El llamado ingenio criollo ha permitido ‘pequeños lujos’, como la instalación de equipos de aire acondicionado o ventiladores que algunas personas han podido rescatar de sus pertenencias para instalarlos en las tiendas de campaña.
Esas estructuras donadas por China se han convertido en hogar de los afectados por el doble terremoto, pero también en escuelas, lugar de trabajo y centro de reunión.
Y aunque están en lo que parece un lugar seguro para ellos tras el terremoto, no lo es tanto en medio del intenso calor o la lluvia.
Así quedó en evidencia el pasado sábado, cuando un aguacero que cayó sobre Caracas y La Guaira los puso en emergencia.

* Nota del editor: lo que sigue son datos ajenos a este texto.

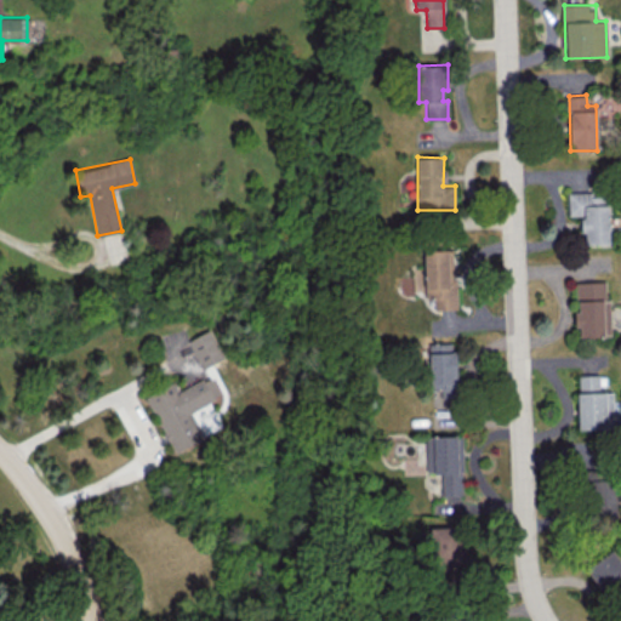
[(609,243),(608,192),(568,192),(568,216),(582,215),(582,244),(609,243)]
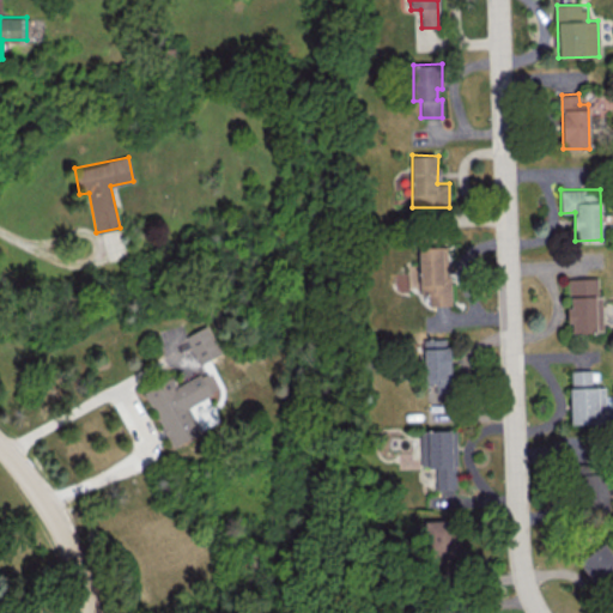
[(418,247),(419,293),(428,293),(428,305),(450,304),(448,247),(418,247)]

“Tuvimos pérdida de colchones, de cuestiones así, de efectos personales”, explicó a EFE Germán Machado, de 58 años, habitante del campamento César Nieves, un espacio improvisado en los alrededores de un estadio de béisbol en Catia La Mar.
“Se vivió un momento de angustia, porque venimos del terremoto y después de esa lluvia, bueno, imagínate, son cosas incontrolables”, añadió.
Los efectos no fueron duraderos, ya que con temperaturas superiores a los 30 grados centígrados y un sol implacable, gran parte de las calles y los colchones se secaron 24 horas después.
“Lloré mucho” Otra de las afectadas fue la “Escuela Urimare”, que funciona bajo carpas y terminó anegada después del torrencial aguacero.
“La lluvia fue muy fuerte y, bueno, los dos toldos principales se partieron y se cayó la lona y perdimos muchos materiales muy apreciados, porque cada granito que hay acá es traído por ángeles muy especiales que Dios manda.
Y bueno, lloré mucho”, contó Jazmín Urimare Ramírez, una maestra y paciente oncológica fundadora del colegio.